By intention, one of the most critical aspects of our tool is its practical applicability for experimental researchers. The two-step procedure, although statistically sound, often does not yield any results due to numerical limitations. In the case of only (or almost only) zeros in a small sample, it is statistically impossible to distinguish between the four distribution models. In such cases, the two-step procedure returned no information to the user, while countfitteR still worked according to the implemented methodology.
This difference is clearly visible in the case of a Poisson distribution [Table 1; table S3 and figure S1 (available online: https://cdn.amegroups.cn/static/public/ATM-20-6363-1.pdf)]. Overall statistical performance of countfitteR (0.98) is higher than the overall performance of two-step procedure (0.89). The two-step procedure worked properly only for the lowest considered λ=2. For higher values of λ, the two-step procedure was unable to return any answer most of the time. This problem seemed to be less prevalent for larger samples sizes (n=100 and higher). By contrast, countfitteR was able to assess these cases and therefore seems to offer a broader practical use.
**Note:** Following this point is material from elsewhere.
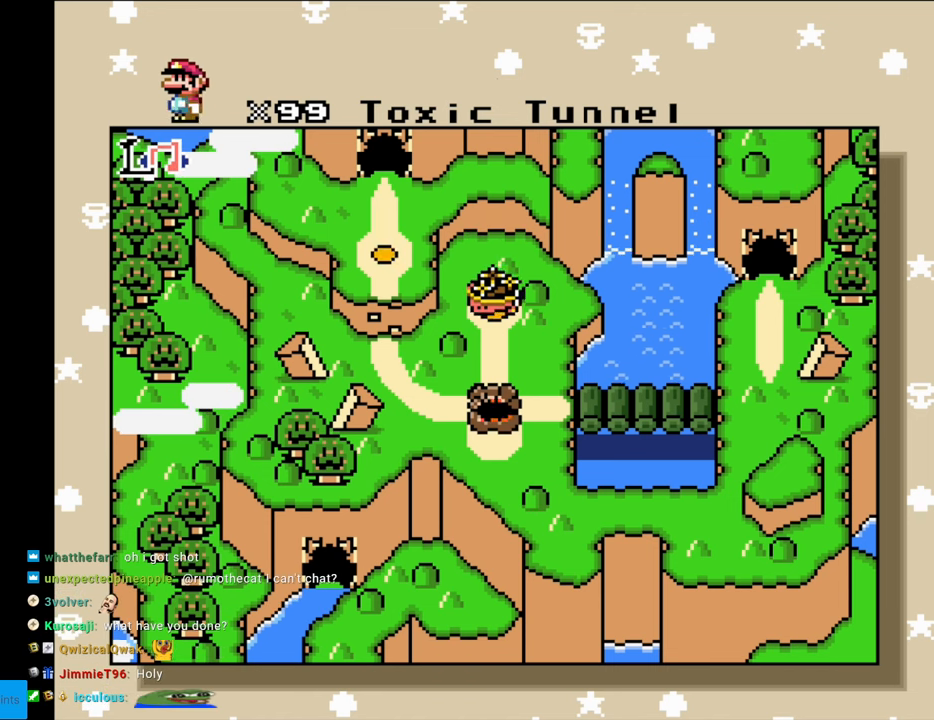
{"buttons": ["DPAD_UP"], "events": [[450, "DPAD_UP", "down"]]}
Similarly, in the case of an NB distribution, countfitteR was able to make a decision in all simulations [Table 1; table S5 and figure S2 (available online: https://cdn.amegroups.cn/static/public/ATM-20-6363-1.pdf)]. The two-step procedure yielded a result in only 69.03% of cases, mostly for the lowest values of λ and for small sample sizes. Although the overall empirical power for the two-step procedure was higher (0.92), countfitteR still had a reasonable performance (0.86) while being able to analyze all cases. It is important to point out that this was irrelevant in both types of zero-inflated distribution (ZIP and ZINB). Here, the two-step procedure returned a decision for almost all analyzed samples.
Case study
We analyzed 2,253 images (as described in the Methods section) and used the countfitteR framework to find out which distribution is best describing the foci counts (Figure 7). To highlight the impact of the foci-counting software, we have compared counts obtained from CellProfiler and NucDetect.
The counts produced by CellProfiler mostly followed the NB distribution (63.2% for γH2AX and 59.4% for 53BP1). Still, the Poisson distribution was the second most common distribution (31.1% for γH2AX and 37.9% for 53BP1). Both zero-inflated distributions were marginally present for both markers.
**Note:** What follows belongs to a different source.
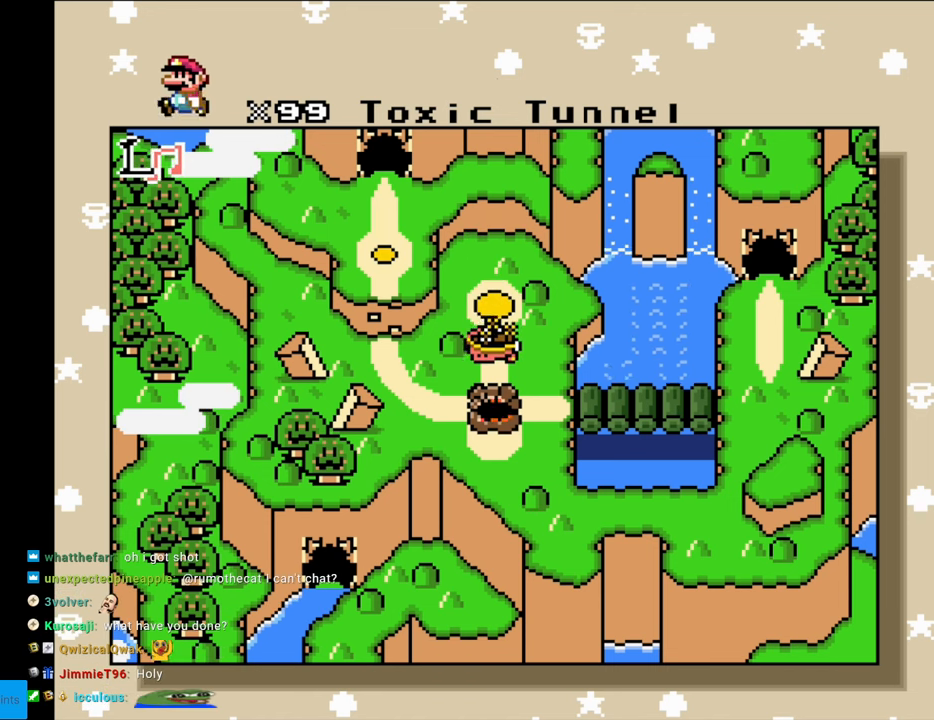
{"buttons": ["DPAD_UP"], "events": [[50, "DPAD_UP", "up"], [167, "DPAD_UP", "down"], [250, "DPAD_UP", "up"], [333, "DPAD_UP", "down"], [433, "DPAD_UP", "up"], [500, "DPAD_UP", "down"]]}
For NucDetect, the NB distribution dominated in both channels (70.3% for γH2AX and 87.2% for 53BP1) and was much more prevalent than in the case of foci counts produced by CellProfiler. However, the second most common distribution for the relevant γH2AX channel was ZINB (26.7%), and for 53BP1 it was Poisson (8.4%).
Nevertheless, as indicated elsewhere (61), the Poisson distribution was never the most frequent distribution. The equidispersion for γH2AX was observed in 4.1% of cases for NucDetect counts and 32.1% of cases for CellProfiler. Thus, the majority of the data expressed some kind of overdispersion, mostly caused by the presence of extremely high counts. The counts for the co-localized biomarker 53BP1 behaved similarly (10.5% of cases for NucDetect counts and 37.9% of cases for CellProfiler).
Discussion
Although both overdispersion and zero-inflation are problematic during the analysis of count data, it is very critical not to confuse these two phenomena. The increase in variance can result from different factors, such as the patients’ resistance to DSB-inducing effects, and zero-inflation is usually linked to the measuring devices and foci counting algorithms. Both effects are unwelcome, and it is essential to be able to distinguish between, e.g., ZIP and NB. The two-step procedure seems to mix those two distributions easily. An important feature of countfitteR is the exact distinction between overdispersion due to increased variability and excessive zeros.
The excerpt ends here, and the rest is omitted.